Speaking in Lagos on Wednesday, at the unveiling of Hexing Livoltek, an electricity meter manufacturing company in Lekki, Adelabu said having multiple power grids in each region and state rather than a single national grid would ensure stability to avoid incessant collapse.

He noted that the decentralisation of the power sector would help the plan to build grids in each region, saying this was made possible by the Electricity Act signed by President Bola Tinubu in 2023.

Then he ended with what amounts to an anti-climax. “That is why we need a lot of investments in this infrastructure to bring them up to speed, to bring them up to the state that can give us a grid that will not collapse again.”

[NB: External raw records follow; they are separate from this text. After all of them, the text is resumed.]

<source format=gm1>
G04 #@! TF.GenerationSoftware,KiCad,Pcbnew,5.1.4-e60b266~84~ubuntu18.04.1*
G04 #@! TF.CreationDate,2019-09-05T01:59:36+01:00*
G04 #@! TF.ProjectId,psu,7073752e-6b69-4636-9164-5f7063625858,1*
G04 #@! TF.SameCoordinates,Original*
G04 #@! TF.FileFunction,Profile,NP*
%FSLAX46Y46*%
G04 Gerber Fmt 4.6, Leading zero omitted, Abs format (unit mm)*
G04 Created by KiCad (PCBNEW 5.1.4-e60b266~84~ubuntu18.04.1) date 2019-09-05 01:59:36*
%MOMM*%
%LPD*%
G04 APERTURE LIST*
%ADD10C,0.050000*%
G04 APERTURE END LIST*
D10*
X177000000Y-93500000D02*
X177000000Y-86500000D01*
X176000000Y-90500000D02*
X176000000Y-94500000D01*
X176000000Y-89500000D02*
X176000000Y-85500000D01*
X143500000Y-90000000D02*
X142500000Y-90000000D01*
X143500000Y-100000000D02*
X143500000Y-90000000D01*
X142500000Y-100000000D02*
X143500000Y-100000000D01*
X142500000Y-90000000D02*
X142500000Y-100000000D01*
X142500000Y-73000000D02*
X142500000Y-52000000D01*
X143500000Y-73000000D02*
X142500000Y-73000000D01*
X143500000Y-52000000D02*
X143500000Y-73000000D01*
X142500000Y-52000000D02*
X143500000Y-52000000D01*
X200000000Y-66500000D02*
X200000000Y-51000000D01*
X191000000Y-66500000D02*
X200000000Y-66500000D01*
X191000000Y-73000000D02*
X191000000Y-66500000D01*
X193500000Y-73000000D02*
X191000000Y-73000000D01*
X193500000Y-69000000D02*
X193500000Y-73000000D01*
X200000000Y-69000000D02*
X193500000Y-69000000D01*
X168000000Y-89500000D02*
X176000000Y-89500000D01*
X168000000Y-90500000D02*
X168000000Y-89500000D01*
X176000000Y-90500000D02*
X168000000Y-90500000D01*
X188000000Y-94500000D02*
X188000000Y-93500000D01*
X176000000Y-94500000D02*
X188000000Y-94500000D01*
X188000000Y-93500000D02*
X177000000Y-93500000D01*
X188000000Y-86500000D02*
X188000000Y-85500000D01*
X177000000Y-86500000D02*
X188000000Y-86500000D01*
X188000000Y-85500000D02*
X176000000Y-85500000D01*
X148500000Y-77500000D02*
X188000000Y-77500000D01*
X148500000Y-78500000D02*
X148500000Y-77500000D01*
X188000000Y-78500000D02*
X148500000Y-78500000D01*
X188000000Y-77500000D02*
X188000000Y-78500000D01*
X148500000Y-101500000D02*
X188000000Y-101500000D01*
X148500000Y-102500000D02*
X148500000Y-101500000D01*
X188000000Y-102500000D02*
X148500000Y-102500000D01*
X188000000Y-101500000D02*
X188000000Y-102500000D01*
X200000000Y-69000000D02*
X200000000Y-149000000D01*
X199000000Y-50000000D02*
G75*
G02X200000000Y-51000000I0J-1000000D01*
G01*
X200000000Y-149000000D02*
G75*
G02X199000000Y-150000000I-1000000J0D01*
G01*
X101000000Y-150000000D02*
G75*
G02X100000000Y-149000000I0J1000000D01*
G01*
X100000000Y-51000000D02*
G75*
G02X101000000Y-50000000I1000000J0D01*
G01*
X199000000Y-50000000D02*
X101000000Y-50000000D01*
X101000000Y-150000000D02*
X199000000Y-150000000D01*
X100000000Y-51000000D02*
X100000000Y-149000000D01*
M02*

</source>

Sad to note that last Tuesday’s collapse is the seventh since January 2024 alone. And that the government has spent N7 trillion in subsidies to electricity generating companies, GENCOs and electricity distribution companies, GENCOs, since their privatization in 2013. This is because the government still retains a 40 per cent stake in the companies. Year in, year out, the national wattage hovers between 5,000 and 7,000 megawatts despite the funds and designs expended.

It was in the bid to get out of this recurring problem that the government enacted the Electricity Act in 2023. Apparently, nothing has changed since then.

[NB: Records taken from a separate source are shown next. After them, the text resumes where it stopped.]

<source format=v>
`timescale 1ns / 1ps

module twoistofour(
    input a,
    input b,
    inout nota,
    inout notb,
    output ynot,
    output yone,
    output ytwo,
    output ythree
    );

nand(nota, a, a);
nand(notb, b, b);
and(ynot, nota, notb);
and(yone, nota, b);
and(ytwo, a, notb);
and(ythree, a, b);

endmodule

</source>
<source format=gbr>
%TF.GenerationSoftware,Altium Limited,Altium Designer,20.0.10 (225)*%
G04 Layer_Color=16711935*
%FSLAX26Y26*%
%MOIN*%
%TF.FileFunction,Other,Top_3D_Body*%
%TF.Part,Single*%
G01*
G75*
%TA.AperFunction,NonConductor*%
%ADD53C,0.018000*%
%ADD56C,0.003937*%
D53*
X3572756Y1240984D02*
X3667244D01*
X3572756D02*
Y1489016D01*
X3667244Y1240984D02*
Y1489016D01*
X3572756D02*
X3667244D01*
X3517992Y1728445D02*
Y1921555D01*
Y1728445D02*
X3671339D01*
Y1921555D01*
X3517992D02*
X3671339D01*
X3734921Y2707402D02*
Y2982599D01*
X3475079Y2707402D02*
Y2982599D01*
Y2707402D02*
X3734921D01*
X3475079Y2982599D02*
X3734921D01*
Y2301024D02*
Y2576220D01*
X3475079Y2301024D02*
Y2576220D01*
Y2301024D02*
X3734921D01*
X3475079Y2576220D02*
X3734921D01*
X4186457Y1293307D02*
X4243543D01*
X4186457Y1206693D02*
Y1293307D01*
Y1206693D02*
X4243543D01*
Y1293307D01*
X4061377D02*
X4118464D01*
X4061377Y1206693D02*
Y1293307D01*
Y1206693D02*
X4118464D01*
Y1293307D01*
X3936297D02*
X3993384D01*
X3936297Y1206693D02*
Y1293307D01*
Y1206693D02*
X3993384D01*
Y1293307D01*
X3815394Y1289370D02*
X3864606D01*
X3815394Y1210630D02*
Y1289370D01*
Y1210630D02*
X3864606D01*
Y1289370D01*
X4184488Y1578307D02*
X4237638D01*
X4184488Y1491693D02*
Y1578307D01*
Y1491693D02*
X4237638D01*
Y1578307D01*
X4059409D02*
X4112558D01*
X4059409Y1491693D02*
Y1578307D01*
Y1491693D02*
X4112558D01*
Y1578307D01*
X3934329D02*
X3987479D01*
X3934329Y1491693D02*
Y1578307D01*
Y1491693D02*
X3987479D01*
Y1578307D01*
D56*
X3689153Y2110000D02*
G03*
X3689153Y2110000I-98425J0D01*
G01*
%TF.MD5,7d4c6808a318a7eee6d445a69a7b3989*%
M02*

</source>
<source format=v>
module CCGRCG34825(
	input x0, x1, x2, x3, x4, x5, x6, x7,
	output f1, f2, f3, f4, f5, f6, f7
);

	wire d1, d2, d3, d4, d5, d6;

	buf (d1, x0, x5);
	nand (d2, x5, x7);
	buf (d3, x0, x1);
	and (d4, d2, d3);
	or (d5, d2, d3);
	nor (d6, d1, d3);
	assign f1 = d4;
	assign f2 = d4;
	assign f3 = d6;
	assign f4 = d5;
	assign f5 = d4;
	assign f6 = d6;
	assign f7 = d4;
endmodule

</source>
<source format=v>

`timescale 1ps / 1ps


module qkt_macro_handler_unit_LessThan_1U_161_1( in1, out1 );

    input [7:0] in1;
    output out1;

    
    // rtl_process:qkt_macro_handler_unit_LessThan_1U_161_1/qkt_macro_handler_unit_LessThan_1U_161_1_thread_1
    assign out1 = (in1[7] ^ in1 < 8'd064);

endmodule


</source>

The Electricity Act decentralised power in 2023 and yet nothing has practically changed for the better in the power sector.

Why? Because the culture and mind set in the public agencies dealing with the power sector is still too marred in bureaucratic red tape to guarantee efficiency and sustainability in the management of the power infrastructure in the country.

That was the point in the frustration experienced by billionaire businessman, Adedeji Adeleke, father of popular musician, Davido, when he suffered pains to secure an official environmental permit for his power plant worth over $2 billion.

According to Adeleke, an unnamed government official told him that the project would never “see the light of day”. He had to go spiritual to have this awkward circumstance altered in his favour.

Meanwhile, the Afreximbank of Chinese which had advanced him credit for the 1,250 megawatt power plant, were at their wits end with bankruptcy staring them in the face as the design and other preliminary work had been done except for the environmental permit.

Apart from this kind of bureaucratic roadblock that breeds inefficiency, the other challenge is the old boy network that encourages undue favouritism and incompetence.

Talking about this recently, ex-Minister of Economic Planning, Dr Shamsudeen Usman, disclosed that most of the 11 DisCos that were privatised in 2013 were hijacked by extremely greedy people in the Federal Government and their agents. These are the people whose inertia has kept the national wattage consistently at between the 4,000 and 5000 scandalous wattage.

They are the people that the Minister lamented about recently when he revealed how a private company held on to N32 billion paid into its account for the supply of three million prepaid meters in 2003. This blackmail, manipulation and cunning has been the bane of the power sector over the years.

A desperate situation needs a desperate answer. It is high time the government wields the big stick and makes the GENCOs and DISCOs to sit up. Except for three out of the 11 organisations, which have managed to show functional ability, the other eight that are failing in their duty should be resold to willing and capable entrepreneurs.

If former Minister of Power, Barth Nnaji could do it with his independent Geometric Power Plant in Aba, Abia State and Adeleke has fought against saboteurs in government, then, there must be other determined Nigerians who are willing to seize the opportunity and turn the sad page of power failure and grip collapse in Nigeria.

The Federal Government must ensure that the clauses in the Electricity Act that give room for independent investors, are implemented to the letter. Enough of these lamentations that serve to remind us of the wasted funds and lack of power for industrial production and creative enterprises.